Gin, triple sec, citron — sophistiqué et soyeux.
Dry shake (sans glace) pour émulsionner le blanc d'œuf.
Ajouter glace, shaker 10 sec.
Filtrer dans une coupe glacée.
Gin, triple sec, citron — sophistiqué et soyeux. La recette du White Lady repose sur 4 cl de gin, jus de citron. Classé sour, il se sert dans un verre coupe avec sans, et se garnit de —. Comptez 5 minutes de préparation, niveau intermédiaire, profil fort en alcool. Idéal pour un apéritif maison sans accessoire compliqué.
Pour préparer un White Lady maison en 5 minutes : 1) Dry shake (sans glace) pour émulsionner le blanc d'œuf. 2) Ajouter glace, shaker 10 sec. 3) Filtrer dans une coupe glacée. Servez immédiatement dans un verre coupe avec sans.
Un White Lady se compose de : Gin (4 cl), Triple sec (2 cl), Jus de citron (2 cl), Blanc d'œuf (1), optionnel. Les ingrédients optionnels (blanc d'œuf) peuvent être omis sans dénaturer la recette. Tous les ingrédients tiennent dans un placard de bar de base, sans matériel exotique.
Le White Lady se sert traditionnellement dans un verre coupe, avec sans, garni de —. Le choix du verre influence vraiment l'expérience : il concentre les arômes, contrôle la dilution et fait partie du rituel. À défaut du verre exact, un verre de forme et de contenance équivalentes (12-15 cl pour les courts, 25-30 cl pour les longs) fait l'affaire.

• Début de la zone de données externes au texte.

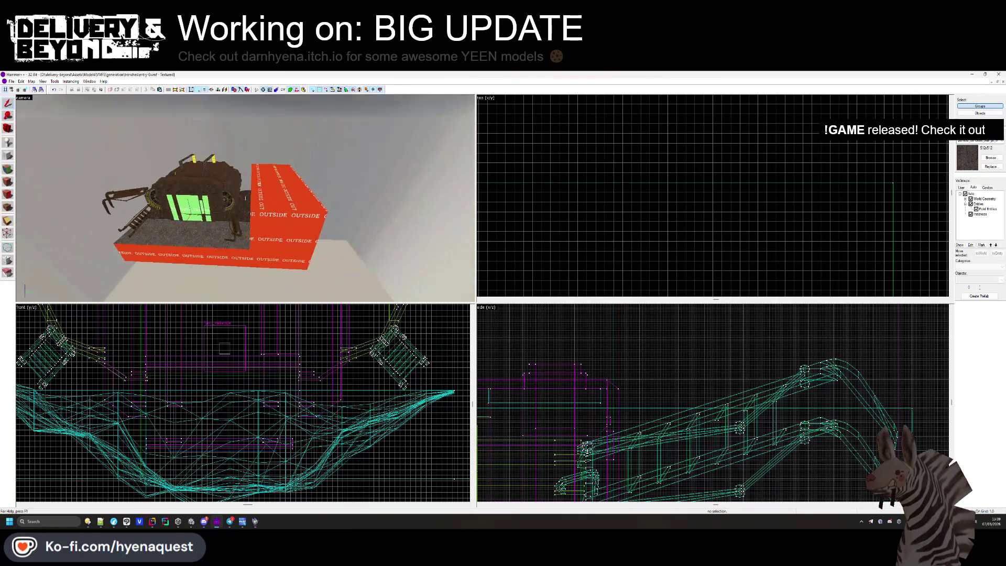
click(283, 209)
scroll(724, 182, down, 2)
drag(735, 181, 807, 146)
scroll(798, 145, down, 5)
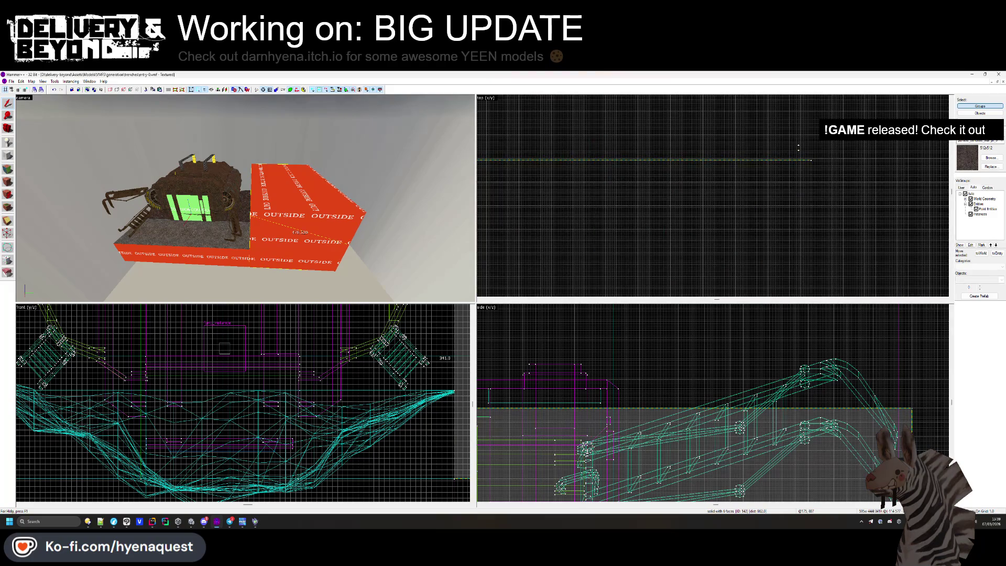
click(798, 148)
Give the block's top face the dirt texture and make it a power 3 displacement.
key(z)
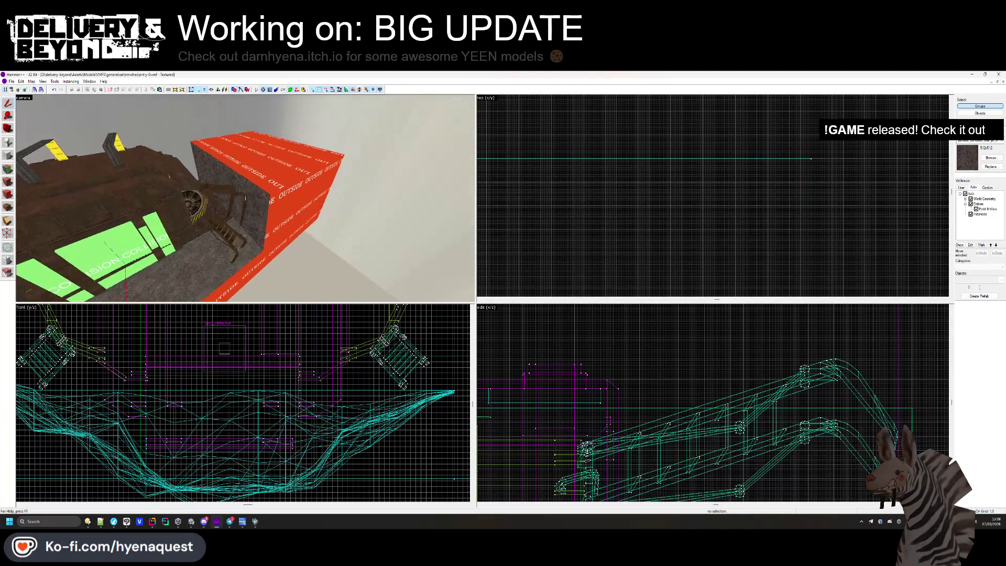
key(shift+a)
click(197, 234)
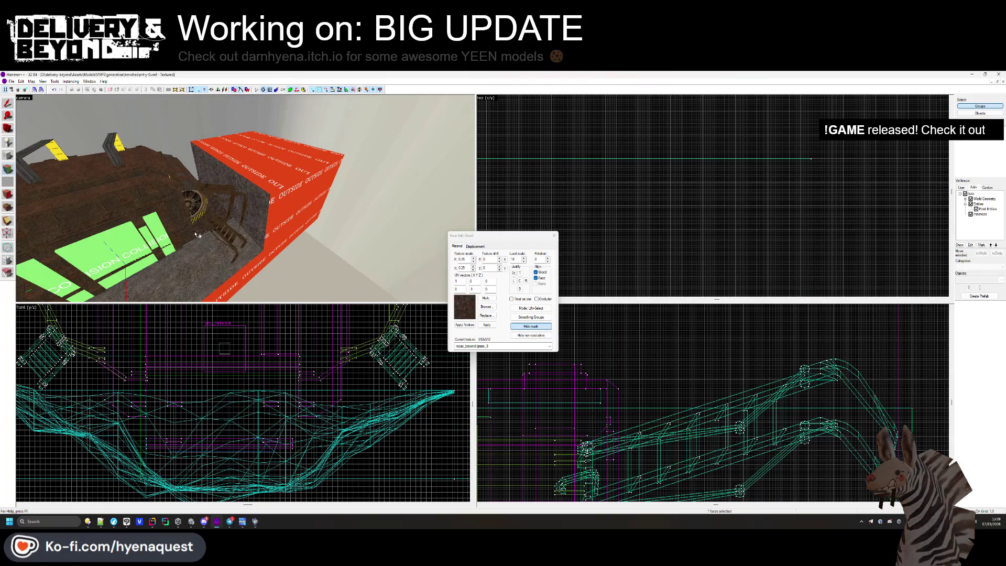
alt+right_click(279, 161)
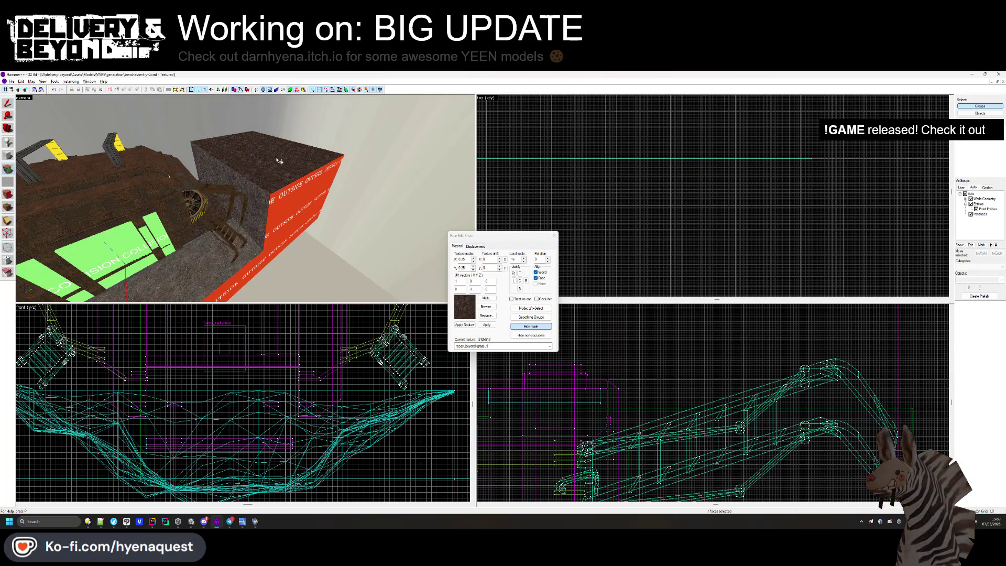
click(480, 247)
click(494, 300)
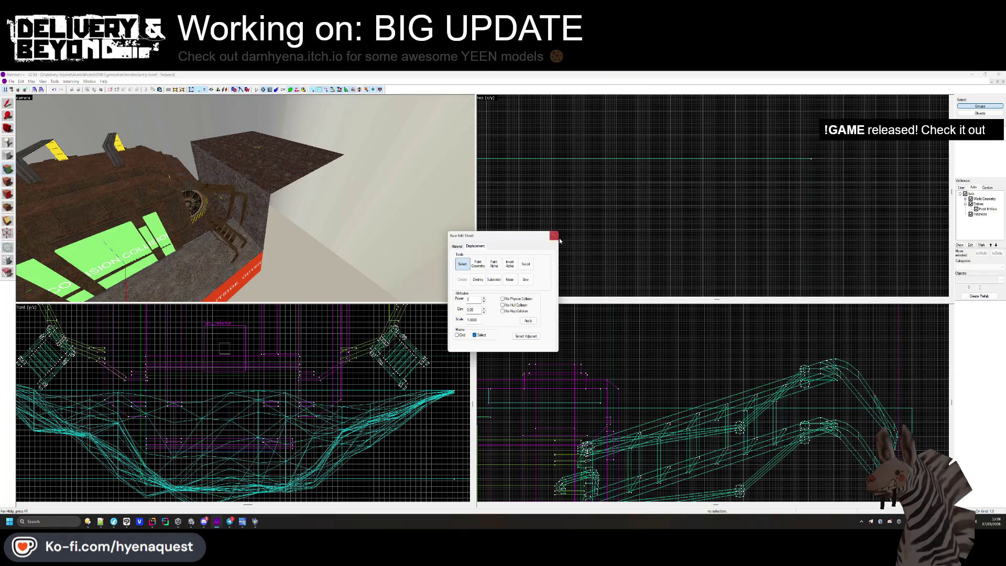
click(478, 264)
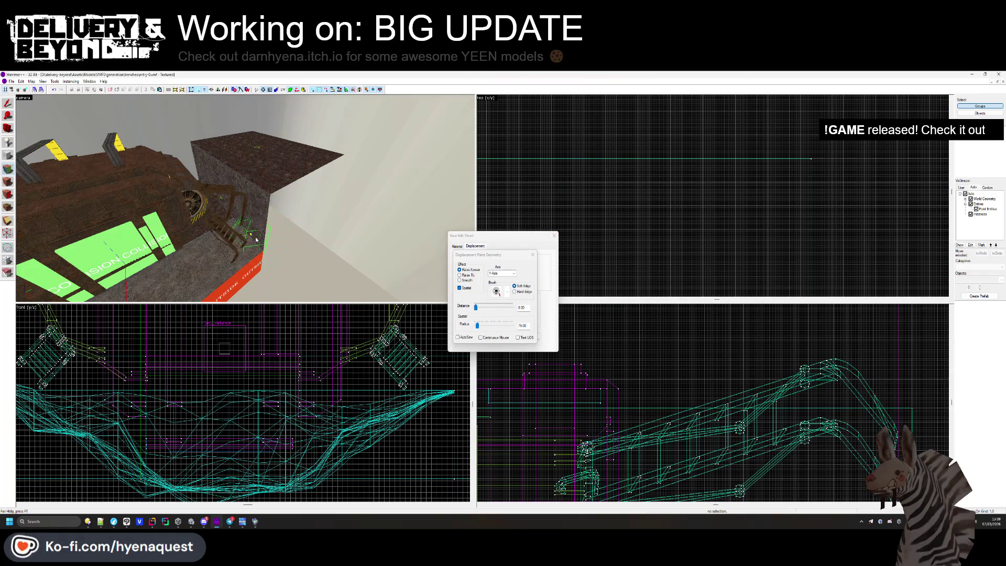
Raise the dirt displacement surface into a mound along the chosen axis.
scroll(252, 246, up, 5)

Sur notre échelle, le White Lady est plutôt fort (4/5). Côté goût, il est légèrement sucré, bien acide et peu amer. Le degré d'alcool final dépend du gin utilisé et du temps de dilution dans le verre : pour adoucir, allongez avec un trait d'eau gazeuse ou un glaçon supplémentaire.
Pour un White Lady, choisissez un gin de qualité standard à milieu de gamme : pas la peine de monter en haut de gamme car les autres ingrédients (jus de citron) dominent en bouche. Évitez en revanche les premiers prix, qui ramènent une note alcoolique brute et étouffent le cocktail. Comptez 15-25 € la bouteille pour un excellent rapport qualité-prix.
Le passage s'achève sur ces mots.